Task prompt: Each line in the data holding "lines" should be listed.

(Stored items)
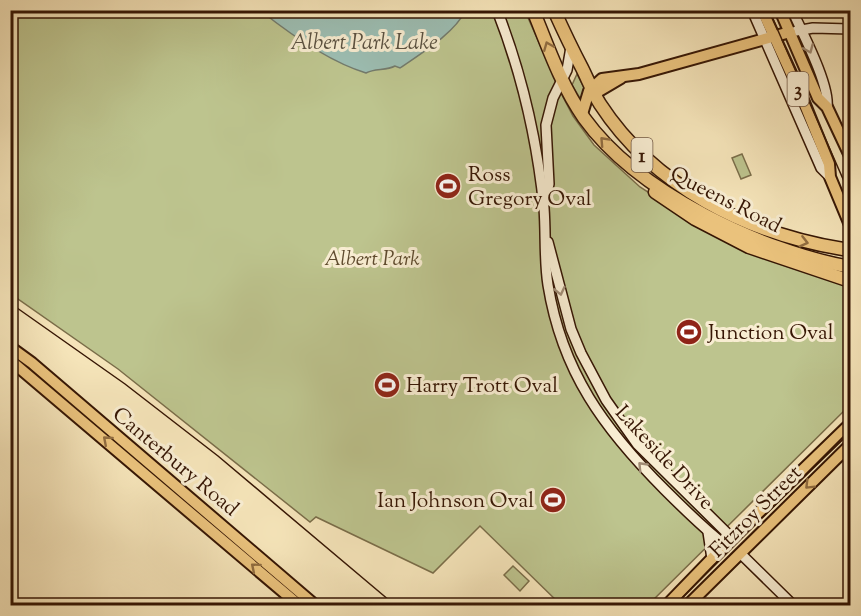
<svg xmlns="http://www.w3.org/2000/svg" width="861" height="616" viewBox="0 0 861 616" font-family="'Sorts Mill Goudy',serif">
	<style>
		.green { fill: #bdc48e; stroke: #7a6d49; stroke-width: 1.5 }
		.water { fill: #9cbeb3; stroke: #737b6d; stroke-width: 1.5 }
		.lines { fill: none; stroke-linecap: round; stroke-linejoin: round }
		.secondary-casing { stroke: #361604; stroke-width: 12 }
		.primary-casing { stroke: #361604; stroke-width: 14 }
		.highway-casing { stroke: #361604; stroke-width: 15 }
		.secondary { stroke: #f8edd2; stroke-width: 9 }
		.primary { stroke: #eac27c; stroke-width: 10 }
		.highway { stroke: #eac27c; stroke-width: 12 }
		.tram { stroke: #361604; stroke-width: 1.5 }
		.oneway { stroke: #906c40 }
		.oneway2 { stroke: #a18c75 }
		.labels { text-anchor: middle; stroke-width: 6; stroke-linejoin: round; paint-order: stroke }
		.shield { fill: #f8edd2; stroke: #705642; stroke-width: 1.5 }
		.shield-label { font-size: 20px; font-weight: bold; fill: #361604 }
		.poi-label { font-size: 21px; fill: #361604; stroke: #f8edd2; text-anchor: start }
		.street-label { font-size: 21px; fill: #361604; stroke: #f8edd2 }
		.park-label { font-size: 21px; font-style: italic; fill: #5e4a2d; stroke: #f8edd2 }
		.water-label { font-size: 22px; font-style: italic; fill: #5a5141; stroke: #f8edd2 }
	</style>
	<rect width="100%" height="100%" fill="#f5e4b9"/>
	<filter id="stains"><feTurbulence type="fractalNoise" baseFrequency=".00333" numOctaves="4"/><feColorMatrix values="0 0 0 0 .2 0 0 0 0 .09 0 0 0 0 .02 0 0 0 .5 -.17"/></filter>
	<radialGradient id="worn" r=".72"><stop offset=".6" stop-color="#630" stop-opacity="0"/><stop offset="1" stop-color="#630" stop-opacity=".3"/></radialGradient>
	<!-- green -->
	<g class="green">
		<polygon points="11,11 525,11 563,97 573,116 594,145 640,187 677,211 842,283 850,289 850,405 648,605 561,605 480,526 433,573 316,517 310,522 118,369 11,294"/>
		<polygon points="577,74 584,88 581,100 572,85"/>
		<polygon points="742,154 751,175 741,179 732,158"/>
		<polygon points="513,566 529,581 520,591 504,575"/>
	</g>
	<!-- water -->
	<path class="water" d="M261,11H465C455,33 420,54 400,68L395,66C386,71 375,68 366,73C330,62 290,34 261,11Z"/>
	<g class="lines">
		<defs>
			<g id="secondary">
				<path d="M497,10C522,74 537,140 544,208C546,234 544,260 548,285C562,372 604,429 665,490C684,509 703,528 725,545"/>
				<polyline points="752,10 821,168 830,177"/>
				<path d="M792,10C802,32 830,85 827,107"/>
				<polyline points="796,31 813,28 850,29"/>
				<polyline points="545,199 549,184 546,125 553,98 567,70 571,47"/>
				<polyline points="548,242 571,329 581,353 606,400 637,444 732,538"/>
				<polyline points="708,532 712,559"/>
				<polyline points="741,554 794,606"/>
			</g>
			<g id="primary">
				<polyline points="762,10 801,95 829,164 830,177 850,225"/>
				<polyline points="780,10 818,98 827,107 850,156"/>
				<polyline points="595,96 599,91 621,78"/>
				<polyline points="582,114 589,91 602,79 639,74 790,32"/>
				<polyline points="10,347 32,363 316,606"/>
				<polyline points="10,360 300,606"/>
				<polyline points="666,606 725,545 850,424"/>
				<polyline points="687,606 850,445"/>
			</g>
			<g id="highway">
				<path d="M533,10C548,47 561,85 584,118C638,193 761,251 850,267"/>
				<path d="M554,10C563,30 572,49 582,68C588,80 593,93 600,104C654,187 749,234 843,249"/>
				<polyline points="655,192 695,219 749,247 850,281"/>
			</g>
		</defs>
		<!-- secondary casing -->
		<use href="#secondary" class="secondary-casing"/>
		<!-- primary casing -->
		<use href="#primary" class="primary-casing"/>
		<!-- highway casing -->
		<use href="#highway" class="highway-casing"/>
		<!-- secondary -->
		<use href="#secondary" class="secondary"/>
		<!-- primary -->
		<use href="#primary" class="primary"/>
		<!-- highway -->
		<use href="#highway" class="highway"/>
		<!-- tram -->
		<g class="tram">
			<polyline points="769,10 850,195"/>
			<polyline points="10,303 125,384 218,456 396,606"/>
			<polyline points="674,606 850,430"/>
		</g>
	</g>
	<!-- one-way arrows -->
	<defs><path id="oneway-chevron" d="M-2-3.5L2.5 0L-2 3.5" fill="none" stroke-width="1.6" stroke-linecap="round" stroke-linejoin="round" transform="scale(1.5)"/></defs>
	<g class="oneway">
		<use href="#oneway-chevron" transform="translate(548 46) rotate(-112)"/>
		<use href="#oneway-chevron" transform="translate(604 141) rotate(-133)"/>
		<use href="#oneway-chevron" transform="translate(804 242) rotate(14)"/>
		<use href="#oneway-chevron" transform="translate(107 440) rotate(-139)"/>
		<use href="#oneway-chevron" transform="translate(809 485) rotate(135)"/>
		<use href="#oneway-chevron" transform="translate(255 567) rotate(-140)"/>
	</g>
	<g class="oneway2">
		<use href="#oneway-chevron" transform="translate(809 49) rotate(67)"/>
		<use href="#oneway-chevron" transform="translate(560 291) rotate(77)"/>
		<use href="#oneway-chevron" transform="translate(642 466) rotate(-134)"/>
	</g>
	<!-- icons -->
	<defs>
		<symbol id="stadium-disc" viewBox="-11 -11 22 22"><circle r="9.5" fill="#8f2418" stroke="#f8edd2"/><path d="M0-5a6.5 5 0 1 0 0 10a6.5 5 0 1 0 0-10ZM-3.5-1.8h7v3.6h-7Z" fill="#fff"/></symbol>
	</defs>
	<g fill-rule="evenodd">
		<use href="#stadium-disc" x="433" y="171" width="30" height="30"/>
		<use href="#stadium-disc" x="674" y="317" width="30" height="30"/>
		<use href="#stadium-disc" x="372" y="370" width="30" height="30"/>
		<use href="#stadium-disc" x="538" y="485" width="30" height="30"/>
	</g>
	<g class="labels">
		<!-- shield labels -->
		<g class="shield">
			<rect x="787.5" y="72" width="21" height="34" rx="4.5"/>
			<rect x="631.5" y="138" width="21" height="34" rx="4.5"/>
		</g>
		<g class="shield-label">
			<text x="798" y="96">3</text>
			<text x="642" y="162">1</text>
		</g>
		<!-- poi labels -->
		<g class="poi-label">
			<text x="468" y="181">Ross<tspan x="468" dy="24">Gregory Oval</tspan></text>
			<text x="708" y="339">Junction Oval</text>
			<text x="406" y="392">Harry Trott Oval</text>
			<text x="534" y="507" text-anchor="end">Ian Johnson Oval</text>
		</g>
		<!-- street labels -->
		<g class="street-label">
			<text transform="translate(726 199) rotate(27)" y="7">Queens Road</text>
			<text transform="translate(665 457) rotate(47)" y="7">Lakeside Drive</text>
			<text transform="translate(176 461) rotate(40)" y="7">Canterbury Road</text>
			<text transform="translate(755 511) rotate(-45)" y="7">Fitzroy Street</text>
		</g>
		<!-- park labels -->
		<g class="park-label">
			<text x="372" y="265">Albert Park</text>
		</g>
		<!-- water labels -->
		<g class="water-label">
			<text x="364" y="49">Albert Park Lake</text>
		</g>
	</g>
	<!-- margin -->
	<rect width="861" height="616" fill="none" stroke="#f5e4b9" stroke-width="36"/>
	<rect x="12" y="12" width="837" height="592" fill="none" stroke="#361604" stroke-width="3"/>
	<rect x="18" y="18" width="825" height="580" fill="none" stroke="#361604" stroke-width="1.5"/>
	<rect width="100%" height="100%" filter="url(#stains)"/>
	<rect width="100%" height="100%" fill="url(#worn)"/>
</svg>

Exercise output:
		.lines { fill: none; stroke-linecap: round; stroke-linejoin: round }
	<g class="lines">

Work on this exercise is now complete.